There is widespread but not unanimous consent that that is little polling place fraud, or at least much less than is claimed, including voter impersonation, "dead" voters, noncitizen voting and felon voting. [. . .] Jason Torchinsky from the American Center for Voting Rights is the only interviewee who believes that polling place fraud is widespread and among the most significant problems in the system.
(You should read up on that exception.)

Today we learn that vote buying may well explain why Alderman McGee won his recall election so easily:
A secret John Doe investigation into irregularities during the recall campaign of Ald. Michael McGee yielded its first criminal charges Thursday, against a McGee campaign worker accused of paying people to vote.

The criminal complaint says that Garrett L. Huff, believed to be McGee's uncle, was "acting in concert" with McGee when he paid people $5 to vote absentee in the recall. [. . .] McGee campaign fliers promised free food and drink to people who showed up at certain locations with an "I Voted" sticker, the complaint says.
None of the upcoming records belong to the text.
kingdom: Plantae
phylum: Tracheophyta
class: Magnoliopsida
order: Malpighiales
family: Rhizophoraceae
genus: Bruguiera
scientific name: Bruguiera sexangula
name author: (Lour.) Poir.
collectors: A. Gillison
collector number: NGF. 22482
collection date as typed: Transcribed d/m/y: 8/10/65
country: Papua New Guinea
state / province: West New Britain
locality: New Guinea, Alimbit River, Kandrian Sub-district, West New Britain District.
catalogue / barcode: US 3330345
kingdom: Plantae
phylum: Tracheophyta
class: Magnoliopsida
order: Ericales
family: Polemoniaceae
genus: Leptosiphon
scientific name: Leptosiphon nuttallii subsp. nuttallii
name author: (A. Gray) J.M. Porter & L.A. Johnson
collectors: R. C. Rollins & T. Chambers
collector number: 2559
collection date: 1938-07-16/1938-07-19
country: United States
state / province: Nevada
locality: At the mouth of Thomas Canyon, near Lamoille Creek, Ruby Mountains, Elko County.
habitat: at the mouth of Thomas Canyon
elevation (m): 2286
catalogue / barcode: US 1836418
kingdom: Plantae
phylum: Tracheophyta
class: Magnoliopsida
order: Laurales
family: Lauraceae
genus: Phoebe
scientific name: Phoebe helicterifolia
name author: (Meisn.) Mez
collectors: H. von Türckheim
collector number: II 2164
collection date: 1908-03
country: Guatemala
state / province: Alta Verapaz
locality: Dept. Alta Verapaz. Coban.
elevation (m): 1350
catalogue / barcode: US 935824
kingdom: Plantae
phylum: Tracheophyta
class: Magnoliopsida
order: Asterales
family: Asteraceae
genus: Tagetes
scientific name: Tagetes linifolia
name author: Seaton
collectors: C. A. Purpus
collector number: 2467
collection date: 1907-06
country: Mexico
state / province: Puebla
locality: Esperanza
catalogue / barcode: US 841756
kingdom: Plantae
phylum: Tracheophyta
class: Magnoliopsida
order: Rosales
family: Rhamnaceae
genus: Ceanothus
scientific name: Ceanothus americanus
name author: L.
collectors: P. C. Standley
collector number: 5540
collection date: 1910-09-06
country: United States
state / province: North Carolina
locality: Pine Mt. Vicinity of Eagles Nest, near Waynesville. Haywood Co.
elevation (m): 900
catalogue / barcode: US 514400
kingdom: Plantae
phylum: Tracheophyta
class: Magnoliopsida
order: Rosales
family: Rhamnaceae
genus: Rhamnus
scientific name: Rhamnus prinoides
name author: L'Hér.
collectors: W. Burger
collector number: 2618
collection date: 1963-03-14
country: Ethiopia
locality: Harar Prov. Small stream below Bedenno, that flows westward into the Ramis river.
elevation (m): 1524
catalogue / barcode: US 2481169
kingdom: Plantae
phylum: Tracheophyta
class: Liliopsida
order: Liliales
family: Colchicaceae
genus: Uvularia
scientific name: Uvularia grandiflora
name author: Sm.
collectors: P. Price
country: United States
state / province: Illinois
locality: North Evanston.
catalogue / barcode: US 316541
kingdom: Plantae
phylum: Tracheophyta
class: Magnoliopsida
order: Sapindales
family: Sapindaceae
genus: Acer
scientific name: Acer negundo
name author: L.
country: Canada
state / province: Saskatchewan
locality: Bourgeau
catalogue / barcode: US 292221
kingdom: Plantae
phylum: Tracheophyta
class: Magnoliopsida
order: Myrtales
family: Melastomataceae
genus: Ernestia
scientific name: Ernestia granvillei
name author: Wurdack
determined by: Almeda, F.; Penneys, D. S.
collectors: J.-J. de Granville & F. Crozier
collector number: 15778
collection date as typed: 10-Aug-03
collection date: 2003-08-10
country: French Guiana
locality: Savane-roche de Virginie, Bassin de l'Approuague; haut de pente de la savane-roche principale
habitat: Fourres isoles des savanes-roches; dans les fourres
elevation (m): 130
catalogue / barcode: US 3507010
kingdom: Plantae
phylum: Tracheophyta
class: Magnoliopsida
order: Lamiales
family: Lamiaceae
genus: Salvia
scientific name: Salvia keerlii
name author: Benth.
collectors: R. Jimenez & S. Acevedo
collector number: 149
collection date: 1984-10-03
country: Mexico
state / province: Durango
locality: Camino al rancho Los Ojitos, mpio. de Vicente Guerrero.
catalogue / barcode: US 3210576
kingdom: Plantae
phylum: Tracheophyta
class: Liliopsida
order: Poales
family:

Instead of food, the voters got cash, the complaint says.

Three undercover police officers were paid to vote as part of the scheme, the complaint says, and a fourth, who claimed he couldn't vote because he was on parole, was given $5 for bringing one of the others. [. . .] If convicted, Huff faces a maximum penalty of 3 1/2 years in prison and a $10,000 fine.
This is exactly the kind of work that needs to be done to identify and punish people who are indeed organizing and committing vote fraud, and the DA should be commended for taking swift action here.

However, this case is also a reminder of why Republicans' efforts at reforming voting laws--limited almost exclusively to trying to pass a photo ID requirement--will do nothing to curb the real problems. None of the people who voted under the influence of Huff and McGee pretended to be anyone other than who they were, or to live somewhere they didn't, or to be eligible to vote when they were not. It is entirely probable that had a photo ID been in place, overall turnout would have been lower, with legitimate legal voters unable to vote, and these illegally bought votes would have carried even greater weight.

Most of all, though, we have Huff facing a maximum penalty of 3 1/2 years in prison and a $10,000 fine. Granted, that sort of thing is certainly enough to dissuade me from going against my ethics and trying something like this. However, it seems an insignificant penalty for tinkering with the very heart of our democratic system, the electoral process.

If Republicans were truly interested in stopping fraud--as opposed to stopping minority voters--they could take this opportunity to strengthen the laws against this kind of fraud, the kind of fraud that we know is real and that must be stopped.